Records taken from a dataset:

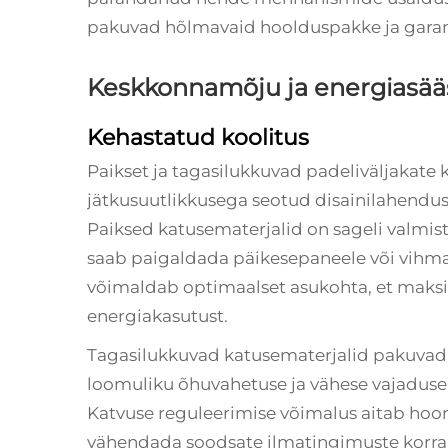
pakuvad hõlmavaid hoolduspakke ja garant
Keskkonnamõju ja energiasää
Kehastatud koolitus
Paikset ja tagasilukkuvad padeliväljakate 
jätkusuutlikkusega seotud disainilahendus
Paiksed katusematerjalid on sageli valmist
saab paigaldada päikesepaneele või vihm
võimaldab optimaalset asukohta, et maks
energiakasutust.
Tagasilukkuvad katusematerjalid pakuvad
loomuliku õhuvahetuse ja vähese vajaduse 
Katvuse reguleerimise võimalus aitab hoon
vähendada soodsate ilmatingimuste korral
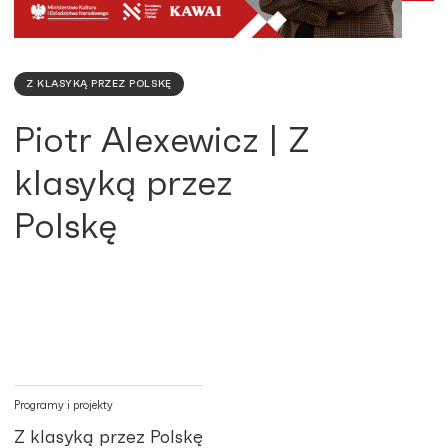
Z KLASYKĄ PRZEZ POLSKĘ
Piotr Alexewicz | Z
klasyką przez
Polskę
Programy i projekty
Z klasyką przez Polskę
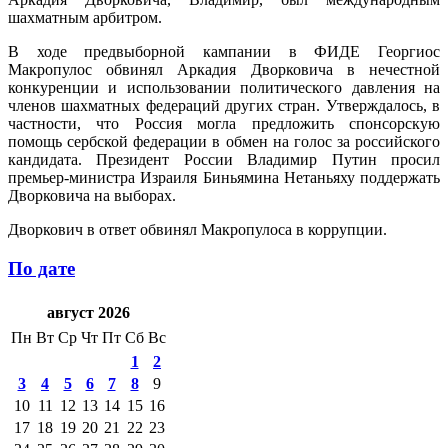
шахматным арбитром.
В ходе предвыборной кампании в ФИДЕ Георгиос
Макропулос обвинял Аркадия Дворковича в нечестной
конкуренции и использовании политического давления на
членов шахматных федераций других стран. Утверждалось, в
частности, что Россия могла предложить спонсорскую
помощь сербской федерации в обмен на голос за российского
кандидата. Президент России Владимир Путин просил
премьер-министра Израиля Биньямина Нетаньяху поддержать
Дворковича на выборах.
Дворкович в ответ обвинял Макропулоса в коррупции.
По дате
август 2026
Пн
Вт
Ср
Чт
Пт
Сб
Вс
1
2
3
4
5
6
7
8
9
10
11
12
13
14
15
16
17
18
19
20
21
22
23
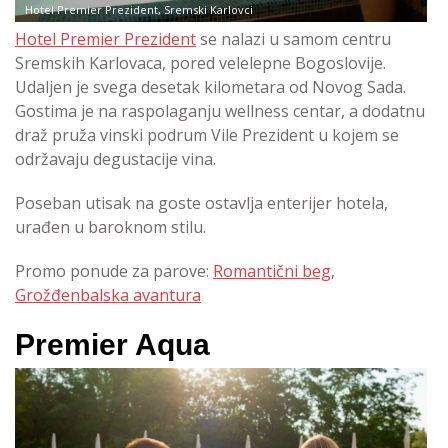
Hotel Premier Prezident, Sremski Karlovci
Hotel Premier Prezident
se nalazi u samom centru
Sremskih Karlovaca, pored velelepne Bogoslovije.
Udaljen je svega desetak kilometara od Novog Sada.
Gostima je na raspolaganju wellness centar, a dodatnu
draž pruža vinski podrum Vile Prezident u kojem se
održavaju degustacije vina.
Poseban utisak na goste ostavlja enterijer hotela,
urađen u baroknom stilu.
Promo ponude za parove:
Romantični beg
,
Grožđenbalska avantura
Premier Aqua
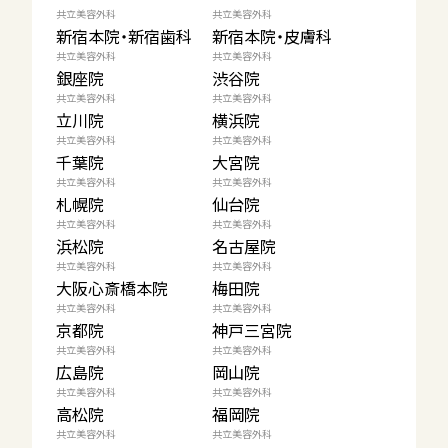
共立美容外科
共立美容外科
新宿本院・新宿歯科
新宿本院・皮膚科
共立美容外科
共立美容外科
銀座院
渋谷院
共立美容外科
共立美容外科
立川院
横浜院
共立美容外科
共立美容外科
千葉院
大宮院
共立美容外科
共立美容外科
札幌院
仙台院
共立美容外科
共立美容外科
浜松院
名古屋院
共立美容外科
共立美容外科
大阪心斎橋本院
梅田院
共立美容外科
共立美容外科
京都院
神戸三宮院
共立美容外科
共立美容外科
広島院
岡山院
共立美容外科
共立美容外科
高松院
福岡院
共立美容外科
共立美容外科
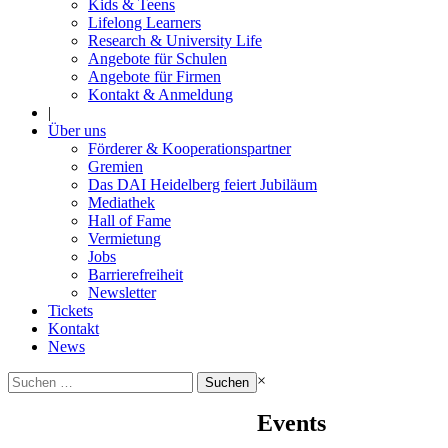
Kids & Teens
Lifelong Learners
Research & University Life
Angebote für Schulen
Angebote für Firmen
Kontakt & Anmeldung
|
Über uns
Förderer & Kooperationspartner
Gremien
Das DAI Heidelberg feiert Jubiläum
Mediathek
Hall of Fame
Vermietung
Jobs
Barrierefreiheit
Newsletter
Tickets
Kontakt
News
Suchen
×
nach:
Events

● **PROBLEM STATEMENT**
Filter the material above, keeping every line that contains the string "Дворковича". Case counts when matching.

● **RESPONSE BELOW**
Макропулос обвинял Аркадия Дворковича в нечестной
Дворковича на выборах.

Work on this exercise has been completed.